Combining 13C-NMR Triad Sequence Data with Joint Molecular Weight and Composition Data to Estimate Parameters in a Gas-Phase Polyethylene Reactor Model

A three-site metallocene catalyst is used in a gas-phase semi-batch reactor to produce ethylene/hexene copolymers. At the end of each batch, polyethylene (PE) is collected and analyzed to determine the carbon-13 nuclear magnetic resonance (¹³C-NMR) triad sequence distribution. Joint molecular weight (MW) and composition distribution data are obtained using gel permeation chromatography with an infrared detector (GPC-IR). Data from ten experimental runs are used for kinetic parameter estimation.
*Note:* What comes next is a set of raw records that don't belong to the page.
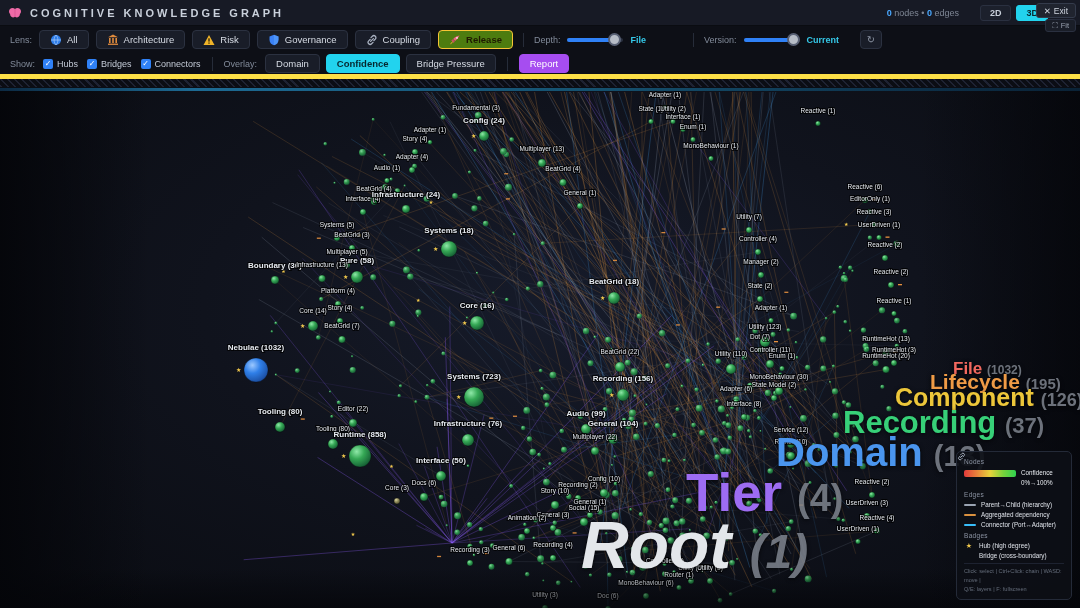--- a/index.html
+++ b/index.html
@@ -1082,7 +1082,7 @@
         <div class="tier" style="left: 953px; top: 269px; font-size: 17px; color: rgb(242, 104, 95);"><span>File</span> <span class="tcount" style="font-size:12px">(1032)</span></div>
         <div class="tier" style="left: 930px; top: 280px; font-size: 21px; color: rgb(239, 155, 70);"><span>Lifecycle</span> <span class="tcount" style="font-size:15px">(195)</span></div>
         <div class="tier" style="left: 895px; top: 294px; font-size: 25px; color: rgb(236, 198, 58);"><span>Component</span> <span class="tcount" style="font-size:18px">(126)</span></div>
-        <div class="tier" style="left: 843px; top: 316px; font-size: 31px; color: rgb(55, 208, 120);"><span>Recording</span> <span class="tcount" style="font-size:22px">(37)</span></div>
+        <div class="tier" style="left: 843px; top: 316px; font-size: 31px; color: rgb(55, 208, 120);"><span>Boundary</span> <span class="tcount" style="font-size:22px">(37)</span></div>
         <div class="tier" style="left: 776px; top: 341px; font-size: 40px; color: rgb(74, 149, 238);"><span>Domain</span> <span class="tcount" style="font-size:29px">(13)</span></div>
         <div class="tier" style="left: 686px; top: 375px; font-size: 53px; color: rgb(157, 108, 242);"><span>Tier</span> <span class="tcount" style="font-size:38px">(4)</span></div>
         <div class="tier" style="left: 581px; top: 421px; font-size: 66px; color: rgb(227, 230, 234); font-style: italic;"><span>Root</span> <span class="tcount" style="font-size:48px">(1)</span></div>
Using a mean-squared error (MSE) selection methodology, 23 of the 36 model parameters are selected for estimation using the available polymerization rate and PE characterization data. The remaining parameters are held at initial guesses to avoid overfitting. Addition of the triad data to the parameter estimation problem allows for one additional parameter to be estimated and results in improved parameter estimates. Standard deviations of all but one of the estimated parameters decreased due to inclusion of triad data. The updated parameter estimates result in good fits for the triad data and for joint MW and composition data. The model accurately predicts four validation data sets not used for parameter estimation. The new model and its updated parameter estimates will be valuable for scaling up new polymer grades from laboratory-scale to commercial-scale.